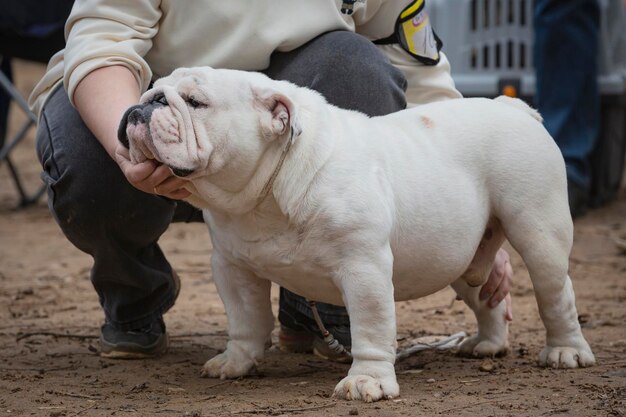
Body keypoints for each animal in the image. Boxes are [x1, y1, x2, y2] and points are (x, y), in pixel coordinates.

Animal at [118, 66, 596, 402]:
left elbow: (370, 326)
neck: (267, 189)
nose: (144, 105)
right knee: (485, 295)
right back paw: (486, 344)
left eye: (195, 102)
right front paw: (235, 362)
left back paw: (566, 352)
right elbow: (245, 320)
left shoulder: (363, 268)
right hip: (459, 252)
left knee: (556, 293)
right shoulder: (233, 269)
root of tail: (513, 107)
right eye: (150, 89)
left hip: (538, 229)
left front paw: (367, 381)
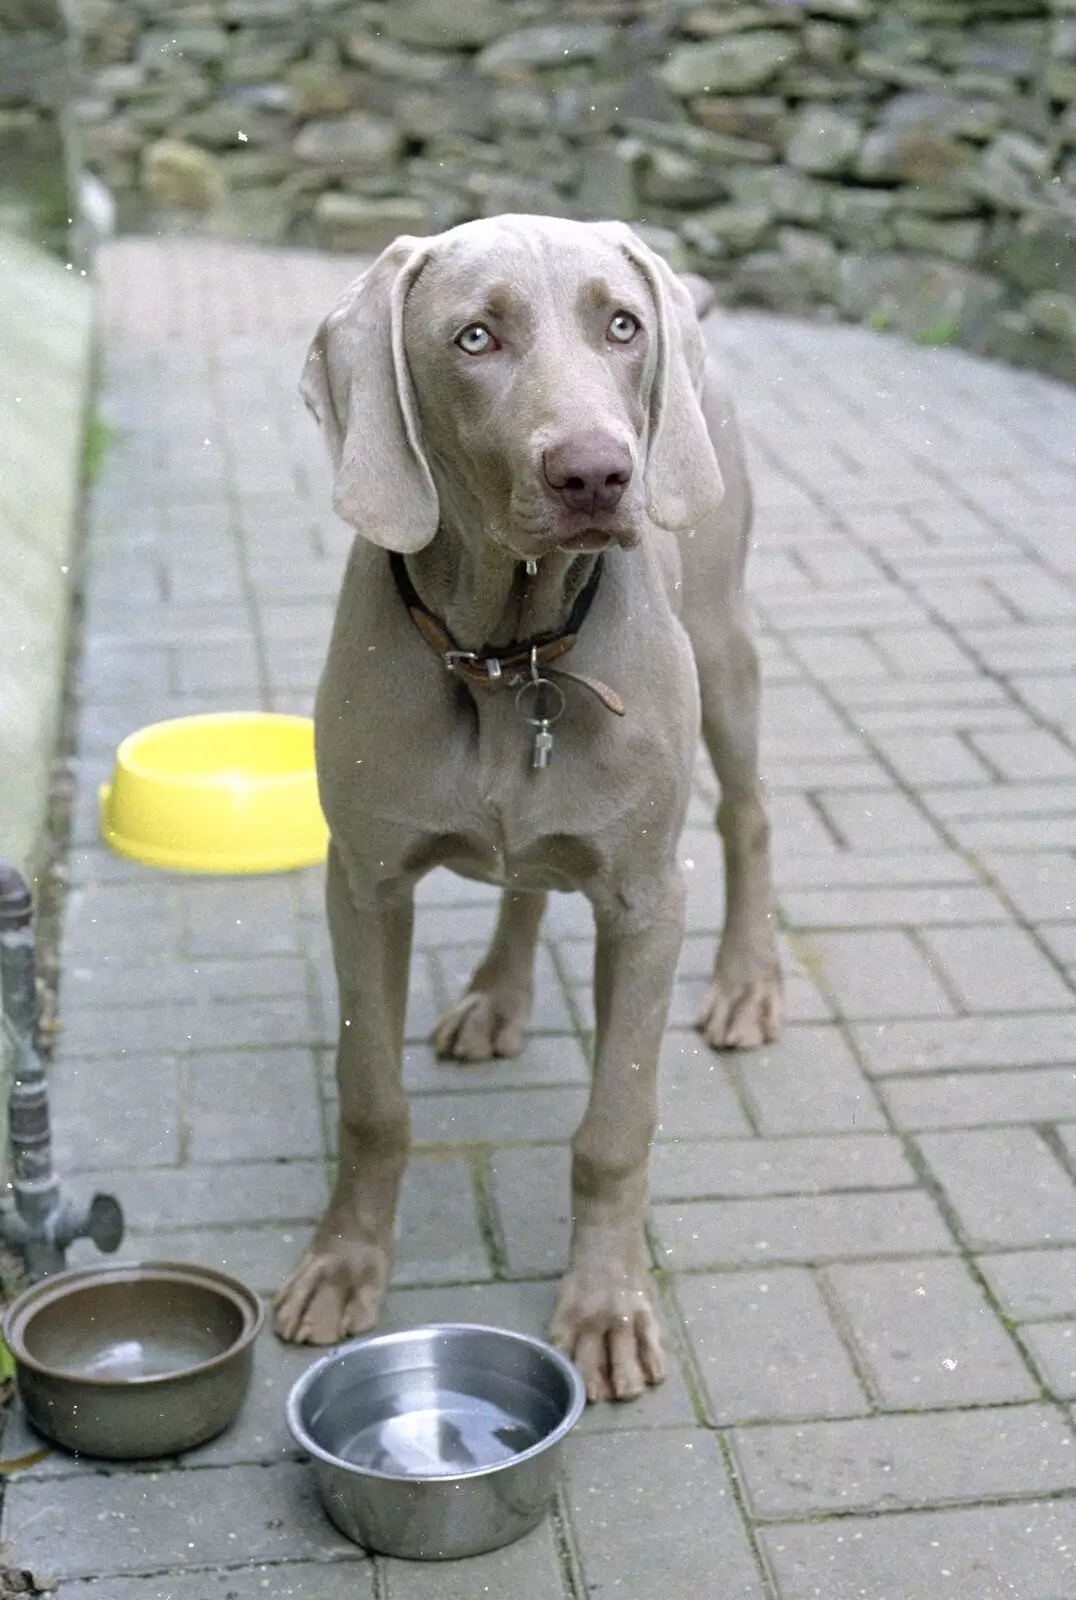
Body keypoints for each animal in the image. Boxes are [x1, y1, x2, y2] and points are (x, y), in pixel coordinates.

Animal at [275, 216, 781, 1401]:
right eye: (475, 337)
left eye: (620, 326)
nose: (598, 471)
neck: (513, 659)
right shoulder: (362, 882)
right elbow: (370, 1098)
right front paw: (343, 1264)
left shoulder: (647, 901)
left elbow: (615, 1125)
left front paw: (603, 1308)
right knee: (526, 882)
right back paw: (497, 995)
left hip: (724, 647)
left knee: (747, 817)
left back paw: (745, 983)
——
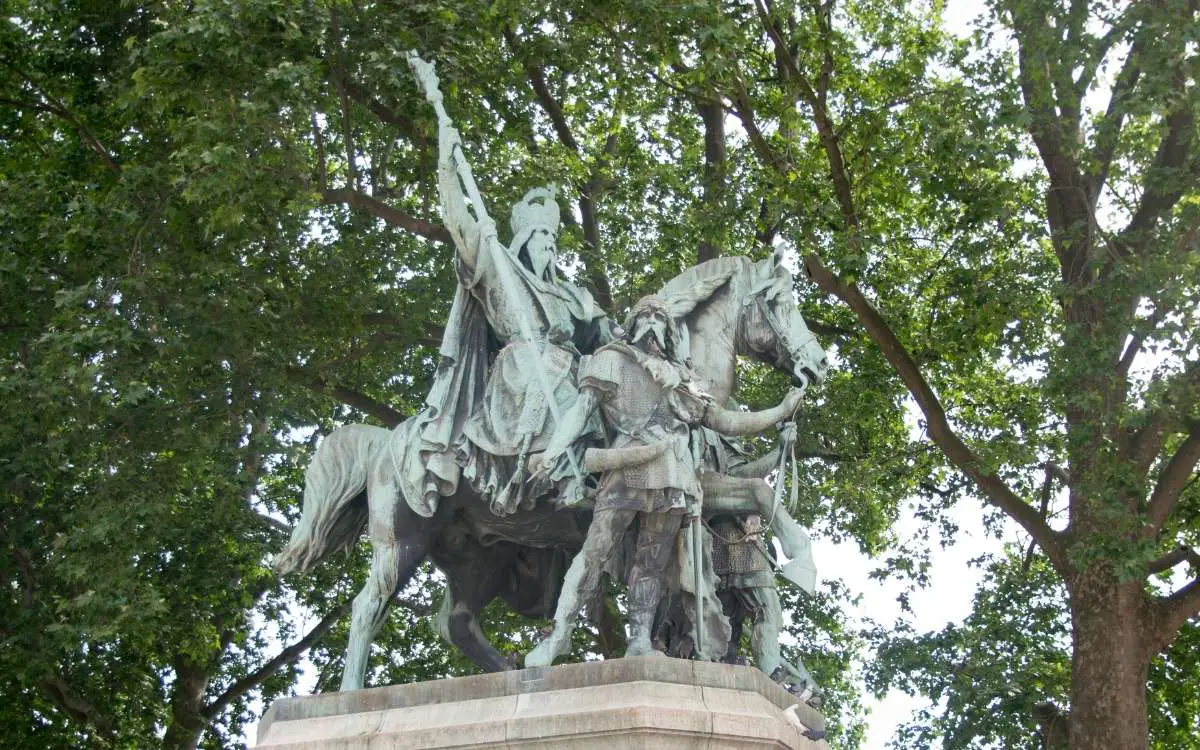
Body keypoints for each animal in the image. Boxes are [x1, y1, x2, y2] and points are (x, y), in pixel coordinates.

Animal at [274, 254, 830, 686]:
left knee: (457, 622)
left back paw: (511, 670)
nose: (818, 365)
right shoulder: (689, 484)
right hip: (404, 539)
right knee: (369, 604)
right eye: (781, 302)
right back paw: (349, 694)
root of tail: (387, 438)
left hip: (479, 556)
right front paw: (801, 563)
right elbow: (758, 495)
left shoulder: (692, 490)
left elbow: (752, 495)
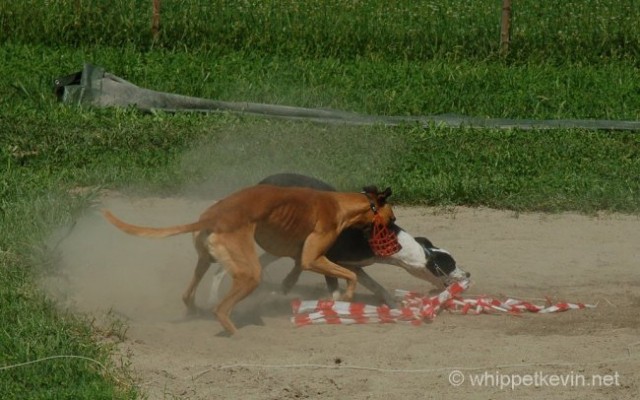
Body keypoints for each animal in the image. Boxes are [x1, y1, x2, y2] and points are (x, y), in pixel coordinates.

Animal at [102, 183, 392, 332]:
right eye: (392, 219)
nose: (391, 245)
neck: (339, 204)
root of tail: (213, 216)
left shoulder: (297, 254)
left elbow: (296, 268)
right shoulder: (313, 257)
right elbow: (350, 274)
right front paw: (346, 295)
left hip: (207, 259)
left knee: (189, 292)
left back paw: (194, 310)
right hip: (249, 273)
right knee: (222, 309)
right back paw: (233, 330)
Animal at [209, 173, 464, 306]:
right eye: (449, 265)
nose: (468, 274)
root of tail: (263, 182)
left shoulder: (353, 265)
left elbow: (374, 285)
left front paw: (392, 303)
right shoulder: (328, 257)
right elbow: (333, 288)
——
■ WORK INSTRUCTIONS
Note which lines carry the word "shoulder" in the material, then copy each of them.

■ THE COMPLETED TASK
left shoulder: (363, 268)
right shoulder: (233, 269)
right shoulder: (362, 882)
left shoulder: (647, 901)
right shoulder: (689, 484)
left shoulder: (692, 490)
left shoulder: (297, 254)
right shoulder: (313, 257)
left shoulder: (353, 265)
right shoulder: (328, 257)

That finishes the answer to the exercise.